A LIVES responder arrived within five minutes, followed 10 minutes later by two paramedics and an ambulance.

Coun Mair was severely de-hydrated and his blood sugar level was ‘like zero’.

He was rushed to Pilgrim Hospital, Boston and then onto the renal unit at Leicester.

He explained: “My kidneys weren’t working. They brought the dialysis machine when someone looked down and saw I was passing urine.

“I sat there thinking - ok, where is my Bible? I thought this is it.

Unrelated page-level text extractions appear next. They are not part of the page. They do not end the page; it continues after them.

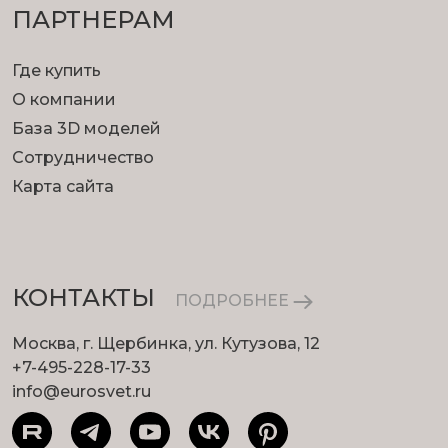
ПАРТНЕРАМ
Где купить
О компании
База 3D моделей
Сотрудничество
Карта сайта
КОНТАКТЫ
ПОДРОБНЕЕ
Москва, г. Щербинка, ул. Кутузова, 12
+7-495-228-17-33
info@eurosvet.ru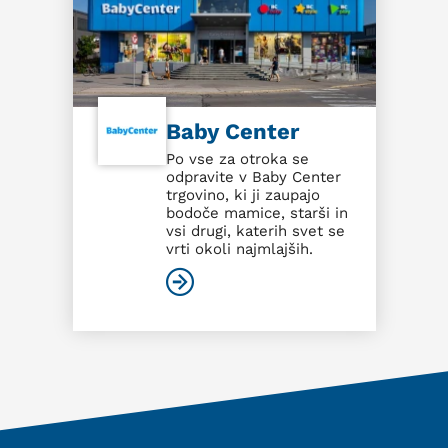
Baby Center
Po vse za otroka se
odpravite v Baby Center
trgovino, ki ji zaupajo
bodoče mamice, starši in
vsi drugi, katerih svet se
vrti okoli najmlajših.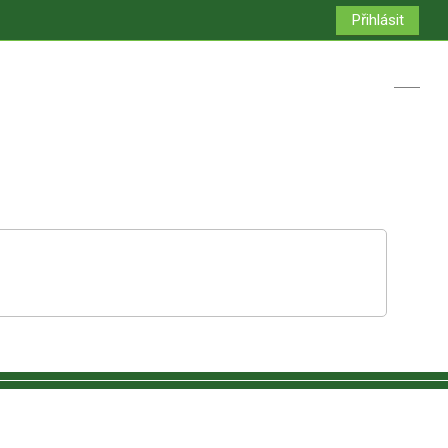
Přihlásit
Přepno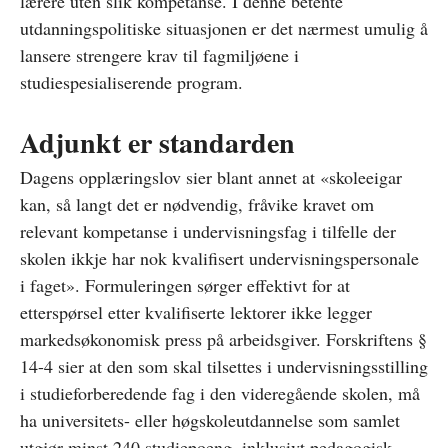
lærere uten slik kompetanse. I denne betente
utdanningspolitiske situasjonen er det nærmest umulig å
lansere strengere krav til fagmiljøene i
studiespesialiserende program.
Adjunkt er standarden
Dagens opplæringslov sier blant annet at «skoleeigar
kan, så langt det er nødvendig, fråvike kravet om
relevant kompetanse i undervisningsfag i tilfelle der
skolen ikkje har nok kvalifisert undervisningspersonale
i faget». Formuleringen sørger effektivt for at
etterspørsel etter kvalifiserte lektorer ikke legger
markedsøkonomisk press på arbeidsgiver. Forskriftens §
14-4 sier at den som skal tilsettes i undervisningsstilling
i studieforberedende fag i den videregående skolen, må
ha universitets- eller høgskoleutdannelse som samlet
utgjør minst 240 studiepoeng, inklusivt pedagogisk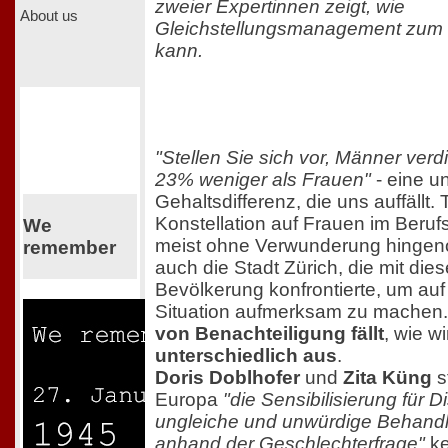
zweier Expertinnen zeigt, wie
About us
Gleichstellungsmanagement zum E
kann.
"Stellen Sie sich vor, Männer verd
23% weniger als Frauen"
- eine u
Gehaltsdifferenz, die uns auffällt. T
Konstellation auf Frauen im Berufs
We
meist ohne Verwunderung hinge
remember
auch die Stadt Zürich, die mit die
Bevölkerung konfrontierte, um auf
Situation aufmerksam zu machen
von Benachteiligung fällt
, wie wi
unterschiedlich aus
.
Doris Doblhofer
und
Zita Küng
s
Europa
"die Sensibilisierung für D
ungleiche und unwürdige Behandlun
anhand der Geschlechterfrage"
ke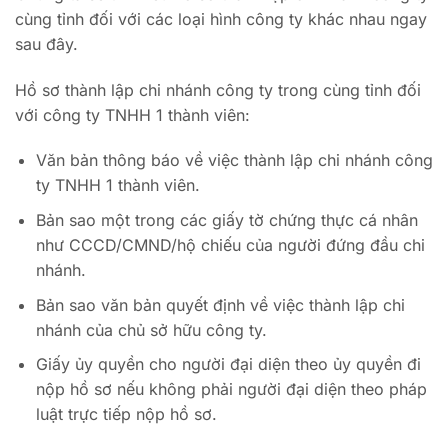
cùng tỉnh đối với các loại hình công ty khác nhau ngay
sau đây.
Hồ sơ thành lập chi nhánh công ty trong cùng tỉnh đối
với công ty TNHH 1 thành viên:
Văn bản thông báo về việc thành lập chi nhánh công
ty TNHH 1 thành viên.
Bản sao một trong các giấy tờ chứng thực cá nhân
như CCCD/CMND/hộ chiếu của người đứng đầu chi
nhánh.
Bản sao văn bản quyết định về việc thành lập chi
nhánh của chủ sở hữu công ty.
Giấy ủy quyền cho người đại diện theo ủy quyền đi
nộp hồ sơ nếu không phải người đại diện theo pháp
luật trực tiếp nộp hồ sơ.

I’m going, belt and braces.”

Amazingly, Coun Mair recovered...thanks to antibiotics and what he describes as ‘brilliant medical care’.

He was in hospital for a week and a half but begged a consultant to discharge him early because his wife, who suffers from Parkinson’s, had fallen and broken her hip.

Coun Mair added: “I told the consultant I knew I was in trouble but my wife was in even bigger trouble. I had to be with her.

“Fortunately, he (the consultant) agreed.”

Sepsis had left Coun Mair with massive swellings on his right knee and elbow but he was ‘just mobile enough’ to be discharged.

Almost two months on and he has made a full recovery.

He added: “I owe such a lot to so many people. We hear so many reports knocking the NHS but the care I received from start to finish has been outstanding. They have given me a second chance.”